Many scientists have implemented research to find out whether walnut consumption would lower risk factors for cardiovascular diseases.

A recent study published in the journal Circulation of the American Heart Association focuses on the benefits of adding this nut to the diet on levels of cholesterol. The project was done by scientists of the Hospital Clinic of Barcelona in Spain.

The findings showed that eating walnuts would help lower the total cholesterol and moderately reduce LDL or bad cholesterol levels.

There were 636 people participating in this project, aged between 63 and 79 years old. They all lived in either Loma Linda, California, or Barcelona, Spain. 67 percent of them were female. All participants were healthy and had no serious health issues.

50 percent of participants were taking hypercholesterolemia or high blood pressure medications. And 32 percent of them were taking statins.

All participants were divided into 2 groups: one did not consume any walnuts and the others consumed one cup in their daily diet.

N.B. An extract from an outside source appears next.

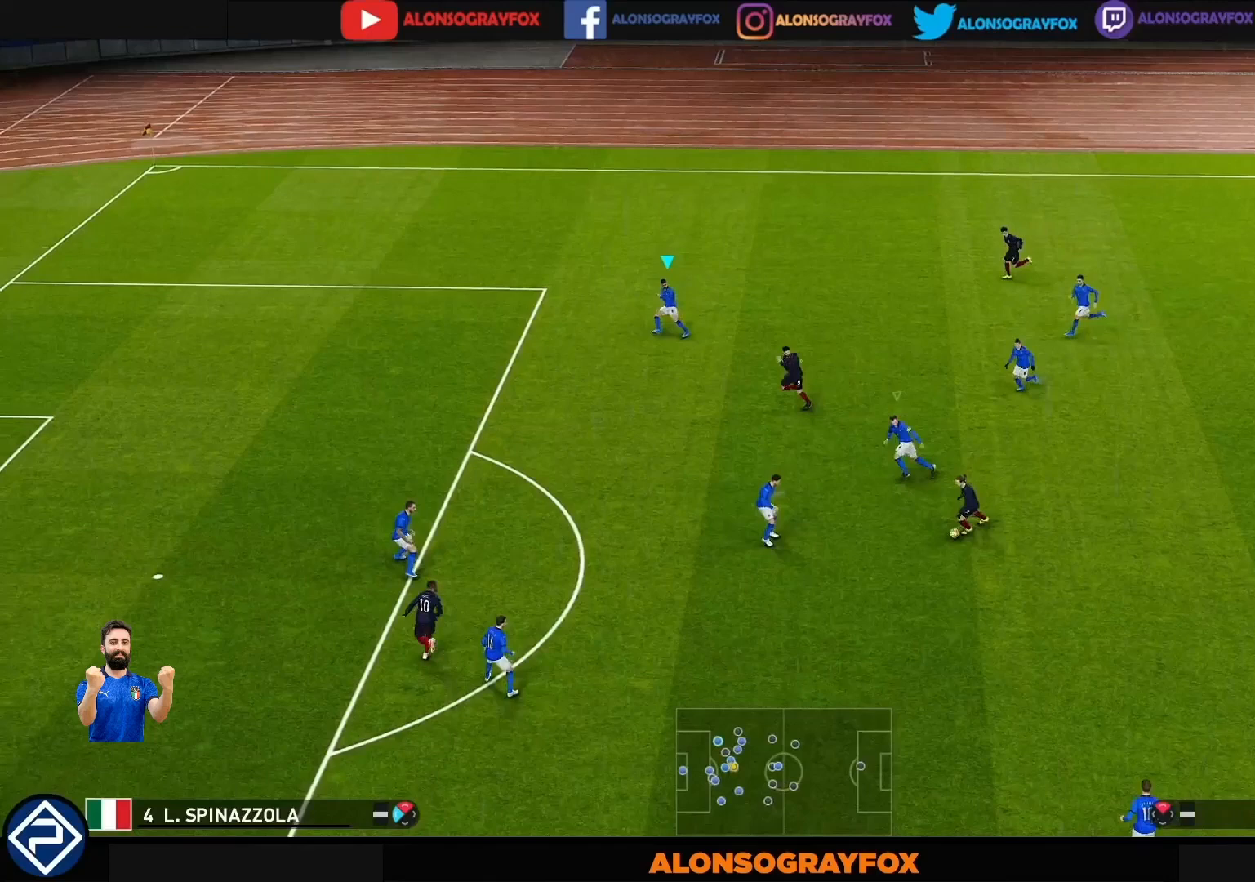
{"buttons": ["R1"], "left_stick": "up-left", "right_stick": "left", "events": []}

The authors used nuclear magnetic resonance spectroscopy to measure levels of cholesterol and analyzed the size and concentration of lipoproteins.

Over time, those who ate walnuts lowered their levels of total cholesterol by around 8.5 mg/dl (4.3 percent) and levels of LDL cholesterol by 4.3 mg/dl (6.1 percent).

In the walnut group, results were different by gender. Cholesterol levels dropped by 2.6 percent in women and 7.9 percent in men.

Overall, the findings suggested the good benefits of eating walnuts on reducing bad cholesterol levels, lowering blood pressure, reducing anti-inflammatory effects, as well as improving endothelial function.

In general, walnuts come with an optimal composition of bioactives and nutrients, including omega-3 fatty acid, alpha-linolenic acid, phytomelatonin, and polyphenol.

The authors have suggested that consuming walnuts on a regular basis would reduce LDL cholesterol and improve LDL particles’ quality, making them less atherogenic. This can subsequently reduce the overall risks of cardiovascular issues.

A limitation of this study is that it was not blinded. This means that all participants knew exactly which group they were in.

Also, the project was implemented in free-living individuals rather than in a controlled feeding condition. In other words, participants may decide what they eat daily and many foods or products may thus affect the final results.

Last but not least, the study was financed by the California Walnut Commission, which represents a group of walnut handlers and growers.